Лучшие силы мирского фронта должны возглавить общенациональную кампанию, которая сделала бы распространенными представления о России как стране традиции, как “соборе племен и вер”, о православии как источнике высочайшего потенциала всей нации, о возможности избрать как путь творческого и делового преуспеяния, так и путь праведного служения.

Главные качества представителей новой элиты:

1) быть носителем не показной раскрепощенности, а “тайной” – творческой – свободы;

2) особый тип поведения: повышенные планки чувства долга и чести, своеобразная рыцарственность членов ордена, жертвенность, аскетический образ жизни не как полная нищета, но как презрение к “сверхпотреблению”;

3) ключевой долг – служение земному Отечеству как образу Отечества Небесного;

4) осознание России как уникальной культуры и цивилизации, ощущение неразрывной связи с великими предками, их ценностями, победами и достижениями; понимание русской государственности как исторического шедевра;

5) подчеркнутость корпоративно-сословной принадлежности к частному – профессиональному – служению Отечеству;

6) неприятие современного “общечеловеческого” цивилизационного стандарта – культа материальных благ, охлократической модели “нормальной” человеческой жизни (годы последних реформ наглядно показали, что жить “нормально”, “как все”, русский человек не может и не должен – такая жизнь становится для нации отсроченным самоубийством через демографический упадок);

7) способность к выработке единодушия с соотечественниками, в том числе представителями других вер и культурных традиций, ненавязчивость в представлении достоинств своей веры и своего племени, способность формировать соборное единодушие ближних в будни и в праздники без чисто формальной декларации этого принципа (соборование и соборность должны не провозглашаться целью, а скромно констатироваться в каждом случае той или иной их реализации).

Все эти качества обязательно будут востребованы обществом и смогут снискать новому ордену неподдельный духовный авторитет в народной толще. Нет, кстати говоря, лучшего способа миссионерской работы для православия, чем активность такого рода “мирского фронта”.

(Сохранённые записи)
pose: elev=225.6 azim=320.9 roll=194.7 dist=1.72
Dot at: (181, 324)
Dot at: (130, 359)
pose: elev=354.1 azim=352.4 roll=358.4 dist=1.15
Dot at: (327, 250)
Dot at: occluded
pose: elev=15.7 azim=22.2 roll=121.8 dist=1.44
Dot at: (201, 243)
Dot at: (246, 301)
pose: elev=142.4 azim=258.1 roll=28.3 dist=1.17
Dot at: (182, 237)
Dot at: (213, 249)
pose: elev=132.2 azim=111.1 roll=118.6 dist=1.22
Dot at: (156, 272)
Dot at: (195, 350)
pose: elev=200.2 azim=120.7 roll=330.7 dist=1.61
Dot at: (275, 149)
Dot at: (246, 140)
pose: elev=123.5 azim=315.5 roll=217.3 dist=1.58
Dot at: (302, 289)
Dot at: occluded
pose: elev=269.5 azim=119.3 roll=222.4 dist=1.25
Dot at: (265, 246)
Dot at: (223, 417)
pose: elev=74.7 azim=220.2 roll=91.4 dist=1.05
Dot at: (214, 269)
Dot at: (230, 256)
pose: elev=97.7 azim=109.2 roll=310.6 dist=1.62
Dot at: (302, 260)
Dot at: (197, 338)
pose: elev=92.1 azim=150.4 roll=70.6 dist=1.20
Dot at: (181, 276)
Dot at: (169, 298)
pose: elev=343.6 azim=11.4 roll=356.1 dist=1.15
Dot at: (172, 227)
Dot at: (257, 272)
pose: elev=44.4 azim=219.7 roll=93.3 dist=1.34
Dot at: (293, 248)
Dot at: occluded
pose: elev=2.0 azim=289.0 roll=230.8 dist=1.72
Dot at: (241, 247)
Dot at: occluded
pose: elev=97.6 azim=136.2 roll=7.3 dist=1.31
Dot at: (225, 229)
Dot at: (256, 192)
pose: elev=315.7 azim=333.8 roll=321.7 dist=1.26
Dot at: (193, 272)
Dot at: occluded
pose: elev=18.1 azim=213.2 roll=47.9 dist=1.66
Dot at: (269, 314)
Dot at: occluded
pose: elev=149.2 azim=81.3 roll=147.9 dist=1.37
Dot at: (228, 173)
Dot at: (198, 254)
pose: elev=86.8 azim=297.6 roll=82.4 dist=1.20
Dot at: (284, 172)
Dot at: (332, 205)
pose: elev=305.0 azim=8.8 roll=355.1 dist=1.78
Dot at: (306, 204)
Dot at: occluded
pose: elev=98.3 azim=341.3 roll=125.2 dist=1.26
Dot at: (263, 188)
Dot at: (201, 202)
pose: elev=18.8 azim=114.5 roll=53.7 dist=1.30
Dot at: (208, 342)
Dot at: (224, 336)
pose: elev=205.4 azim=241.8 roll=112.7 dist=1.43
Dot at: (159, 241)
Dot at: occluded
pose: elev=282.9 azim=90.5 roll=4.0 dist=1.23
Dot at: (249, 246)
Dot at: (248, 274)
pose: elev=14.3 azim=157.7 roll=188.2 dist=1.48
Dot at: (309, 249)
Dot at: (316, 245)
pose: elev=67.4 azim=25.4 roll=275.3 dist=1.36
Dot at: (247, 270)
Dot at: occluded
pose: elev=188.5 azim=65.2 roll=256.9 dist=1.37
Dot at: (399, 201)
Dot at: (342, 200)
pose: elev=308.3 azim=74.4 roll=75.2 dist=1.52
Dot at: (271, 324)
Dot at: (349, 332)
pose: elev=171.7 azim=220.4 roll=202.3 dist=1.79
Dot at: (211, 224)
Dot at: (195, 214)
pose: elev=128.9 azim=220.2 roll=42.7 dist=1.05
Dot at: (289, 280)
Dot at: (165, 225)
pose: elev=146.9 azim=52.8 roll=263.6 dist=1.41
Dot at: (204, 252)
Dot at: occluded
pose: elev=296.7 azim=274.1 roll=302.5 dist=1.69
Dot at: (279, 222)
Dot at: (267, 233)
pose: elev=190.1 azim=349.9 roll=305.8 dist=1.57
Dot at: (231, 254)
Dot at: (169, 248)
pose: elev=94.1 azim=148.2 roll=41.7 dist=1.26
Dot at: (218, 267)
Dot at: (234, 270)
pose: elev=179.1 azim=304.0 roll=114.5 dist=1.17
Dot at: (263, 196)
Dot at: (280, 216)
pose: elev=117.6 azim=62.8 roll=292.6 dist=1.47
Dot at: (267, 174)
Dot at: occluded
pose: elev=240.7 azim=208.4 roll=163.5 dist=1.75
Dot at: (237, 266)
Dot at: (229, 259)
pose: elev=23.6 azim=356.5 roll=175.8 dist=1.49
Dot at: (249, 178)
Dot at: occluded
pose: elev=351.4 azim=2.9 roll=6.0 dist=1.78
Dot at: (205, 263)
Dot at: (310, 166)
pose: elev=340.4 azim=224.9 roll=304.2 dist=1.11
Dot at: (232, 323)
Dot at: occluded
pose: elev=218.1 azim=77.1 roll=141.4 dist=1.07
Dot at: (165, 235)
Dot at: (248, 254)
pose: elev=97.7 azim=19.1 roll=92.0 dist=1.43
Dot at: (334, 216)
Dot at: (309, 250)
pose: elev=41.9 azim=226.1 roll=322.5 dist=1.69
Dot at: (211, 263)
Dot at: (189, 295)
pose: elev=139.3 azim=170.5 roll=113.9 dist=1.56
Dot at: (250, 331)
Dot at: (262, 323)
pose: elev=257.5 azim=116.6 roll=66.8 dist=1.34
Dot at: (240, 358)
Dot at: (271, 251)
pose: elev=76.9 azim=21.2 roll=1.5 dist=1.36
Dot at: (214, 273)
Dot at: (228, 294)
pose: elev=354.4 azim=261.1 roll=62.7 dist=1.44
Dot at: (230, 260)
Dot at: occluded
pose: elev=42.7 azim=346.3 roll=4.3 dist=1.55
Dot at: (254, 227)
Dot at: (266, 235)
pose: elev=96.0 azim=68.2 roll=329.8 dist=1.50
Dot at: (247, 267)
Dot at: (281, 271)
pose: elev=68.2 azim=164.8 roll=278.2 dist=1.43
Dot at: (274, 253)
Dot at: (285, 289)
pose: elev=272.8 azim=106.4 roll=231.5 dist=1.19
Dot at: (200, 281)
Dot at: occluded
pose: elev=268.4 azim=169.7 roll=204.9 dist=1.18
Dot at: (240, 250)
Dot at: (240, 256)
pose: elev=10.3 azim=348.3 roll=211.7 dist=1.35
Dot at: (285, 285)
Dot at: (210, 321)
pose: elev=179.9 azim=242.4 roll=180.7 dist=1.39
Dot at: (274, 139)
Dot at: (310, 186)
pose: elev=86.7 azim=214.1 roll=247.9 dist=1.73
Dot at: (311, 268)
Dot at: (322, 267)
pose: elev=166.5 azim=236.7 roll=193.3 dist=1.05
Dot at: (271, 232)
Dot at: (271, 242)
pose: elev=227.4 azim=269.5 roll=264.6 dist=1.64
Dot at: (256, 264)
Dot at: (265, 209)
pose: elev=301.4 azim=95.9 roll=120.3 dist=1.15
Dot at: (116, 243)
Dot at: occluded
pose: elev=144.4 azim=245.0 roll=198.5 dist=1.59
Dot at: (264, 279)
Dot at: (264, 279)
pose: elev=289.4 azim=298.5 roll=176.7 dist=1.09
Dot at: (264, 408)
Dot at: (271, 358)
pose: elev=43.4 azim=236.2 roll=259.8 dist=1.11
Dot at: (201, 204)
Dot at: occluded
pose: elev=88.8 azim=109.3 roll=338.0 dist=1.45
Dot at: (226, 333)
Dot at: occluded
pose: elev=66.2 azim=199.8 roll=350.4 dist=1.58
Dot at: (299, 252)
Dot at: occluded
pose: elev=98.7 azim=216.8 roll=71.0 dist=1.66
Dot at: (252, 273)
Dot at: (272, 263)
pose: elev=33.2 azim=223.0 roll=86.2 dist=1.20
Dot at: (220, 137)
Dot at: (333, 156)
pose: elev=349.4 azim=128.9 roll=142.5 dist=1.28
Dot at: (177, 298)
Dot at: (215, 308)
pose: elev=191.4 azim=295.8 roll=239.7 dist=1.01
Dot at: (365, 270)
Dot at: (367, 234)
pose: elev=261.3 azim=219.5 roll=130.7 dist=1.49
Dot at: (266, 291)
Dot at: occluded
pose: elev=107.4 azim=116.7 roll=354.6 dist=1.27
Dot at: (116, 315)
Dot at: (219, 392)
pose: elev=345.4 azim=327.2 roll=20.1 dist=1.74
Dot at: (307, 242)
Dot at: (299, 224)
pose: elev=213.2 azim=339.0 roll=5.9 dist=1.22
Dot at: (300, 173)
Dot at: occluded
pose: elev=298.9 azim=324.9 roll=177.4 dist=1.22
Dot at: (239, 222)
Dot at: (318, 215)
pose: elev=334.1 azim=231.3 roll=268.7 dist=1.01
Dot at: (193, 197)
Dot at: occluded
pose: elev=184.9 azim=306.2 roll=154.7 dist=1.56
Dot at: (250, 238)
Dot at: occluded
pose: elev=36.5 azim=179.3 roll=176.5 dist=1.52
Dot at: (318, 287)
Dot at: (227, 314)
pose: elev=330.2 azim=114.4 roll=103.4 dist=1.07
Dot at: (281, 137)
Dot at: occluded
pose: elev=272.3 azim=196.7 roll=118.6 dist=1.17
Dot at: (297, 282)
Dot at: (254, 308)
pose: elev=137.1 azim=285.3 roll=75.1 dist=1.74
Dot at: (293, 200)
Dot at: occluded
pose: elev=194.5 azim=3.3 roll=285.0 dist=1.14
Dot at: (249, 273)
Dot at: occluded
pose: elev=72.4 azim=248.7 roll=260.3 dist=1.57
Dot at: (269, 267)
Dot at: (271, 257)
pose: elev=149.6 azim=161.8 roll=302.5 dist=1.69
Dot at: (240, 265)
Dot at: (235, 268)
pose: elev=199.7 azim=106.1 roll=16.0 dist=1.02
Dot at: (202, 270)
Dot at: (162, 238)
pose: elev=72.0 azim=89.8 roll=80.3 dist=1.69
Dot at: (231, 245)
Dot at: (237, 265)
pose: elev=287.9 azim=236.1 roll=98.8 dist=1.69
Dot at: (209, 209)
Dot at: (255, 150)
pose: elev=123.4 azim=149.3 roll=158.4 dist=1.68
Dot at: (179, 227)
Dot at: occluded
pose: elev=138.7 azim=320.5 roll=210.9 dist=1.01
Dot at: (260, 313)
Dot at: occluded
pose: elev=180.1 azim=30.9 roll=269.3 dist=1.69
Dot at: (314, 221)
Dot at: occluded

УСЛОВИЕ ЗАДАНИЯ →
Скопируйте из фрагмента без изменений часть, которая начинается со слов «6) неприятие современного» и заканчивается словами «иной их реализации).».

ПИСЬМЕННОЕ РЕШЕНИЕ →
6) неприятие современного “общечеловеческого” цивилизационного стандарта – культа материальных благ, охлократической модели “нормальной” человеческой жизни (годы последних реформ наглядно показали, что жить “нормально”, “как все”, русский человек не может и не должен – такая жизнь становится для нации отсроченным самоубийством через демографический упадок);

7) способность к выработке единодушия с соотечественниками, в том числе представителями других вер и культурных традиций, ненавязчивость в представлении достоинств своей веры и своего племени, способность формировать соборное единодушие ближних в будни и в праздники без чисто формальной декларации этого принципа (соборование и соборность должны не провозглашаться целью, а скромно констатироваться в каждом случае той или иной их реализации).